**EXERCISE BRIEF:** Echo every line of the listing below without change, leaving out the pictures.

--- MATERIAL PROVIDED Enclosed Below ---

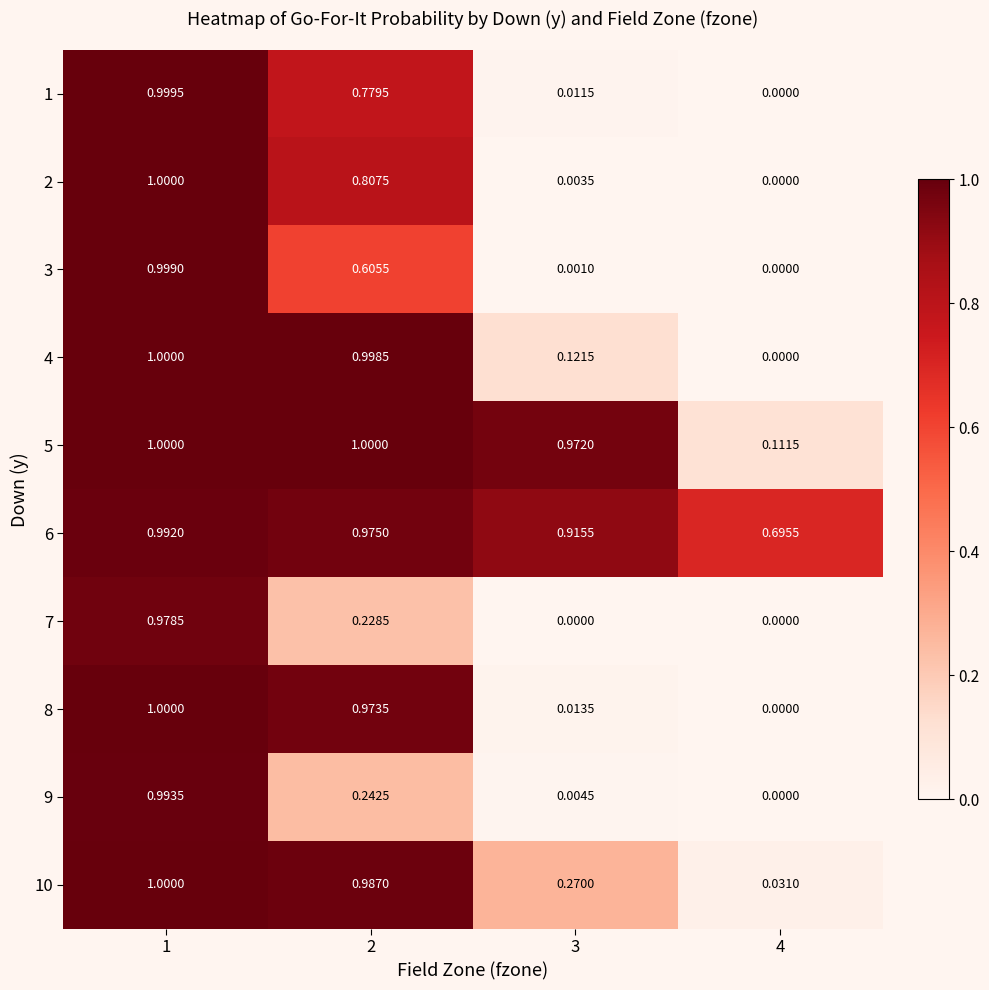

Is the value of 7 at 1 greater than the value of 6 at 1?

No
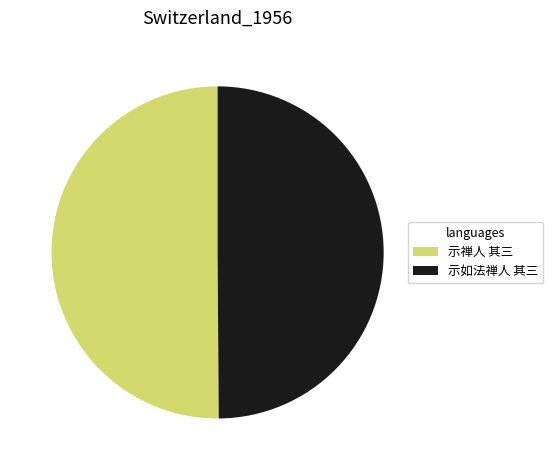

Combined, do 示如法禅人 其三 and 示禅人 其三 account for over 50%?

Yes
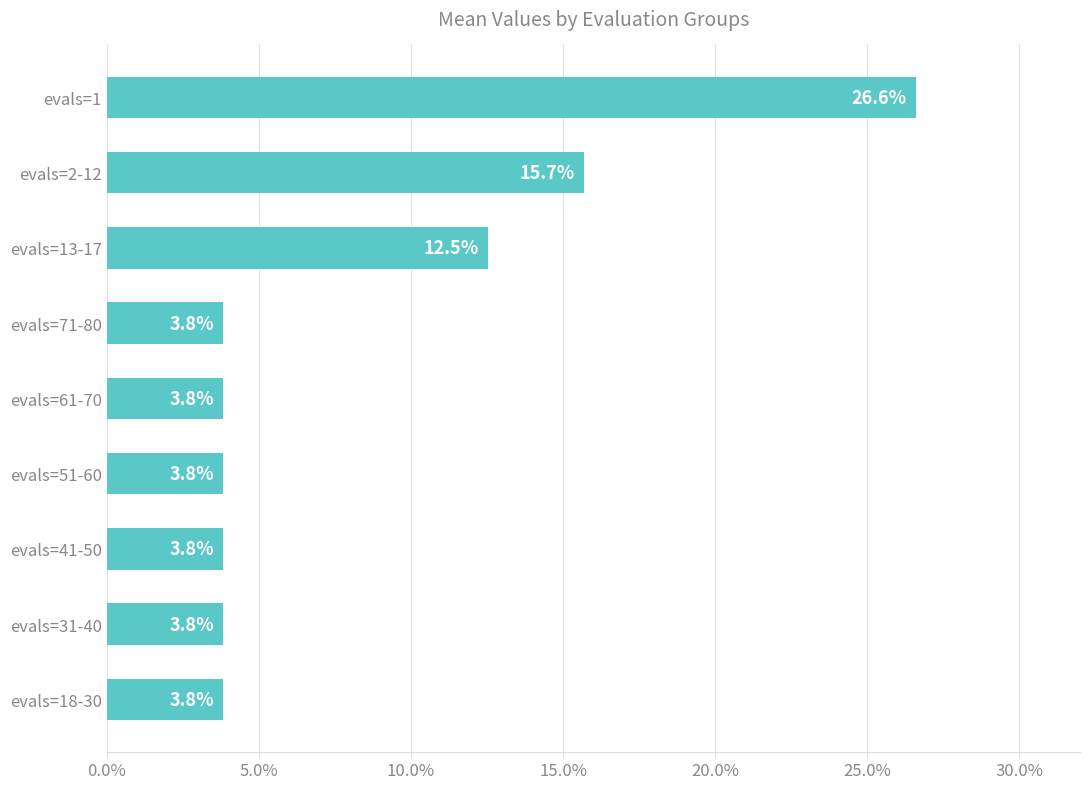

Is it true that the value at evals=71-80 is 2.6?

False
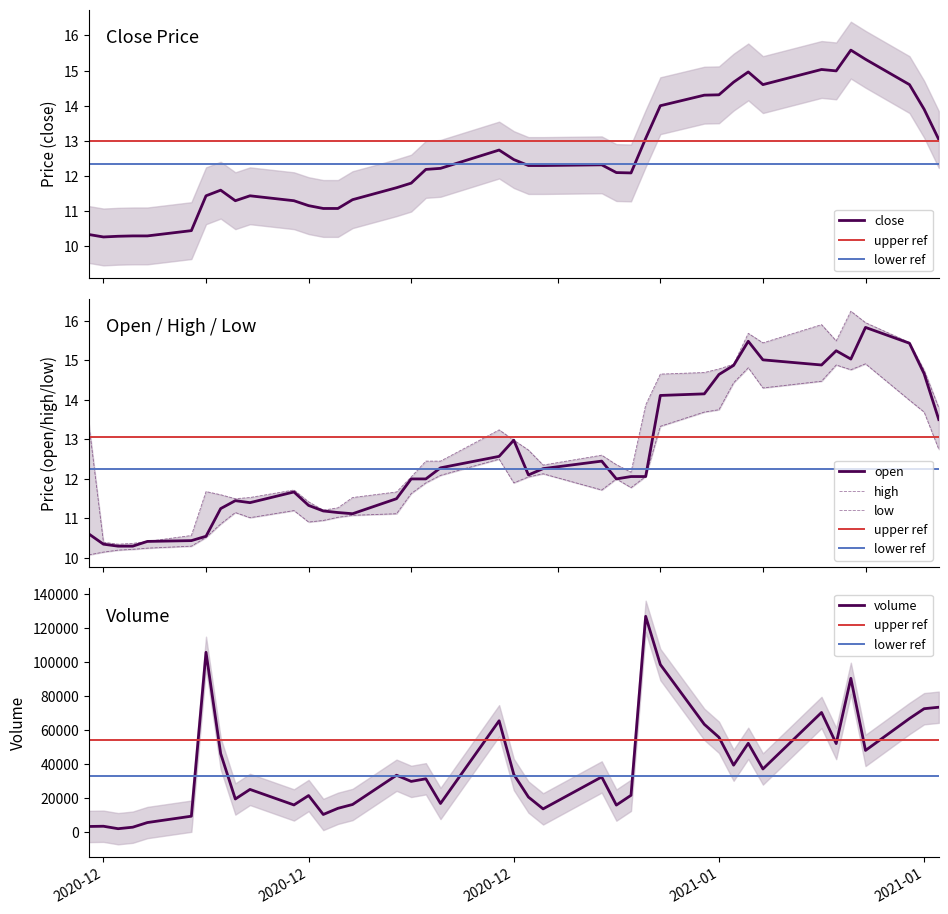

What is the difference between the second highest and minimum values in the open series?

5.2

--- End of Enclosed MATERIAL PROVIDED ---

**SOLUTION FOR THIS TASK:**
Is the value of 7 at 1 greater than the value of 6 at 1?

No

Combined, do 示如法禅人 其三 and 示禅人 其三 account for over 50%?

Yes

Is it true that the value at evals=71-80 is 2.6?

False

What is the difference between the second highest and minimum values in the open series?

5.2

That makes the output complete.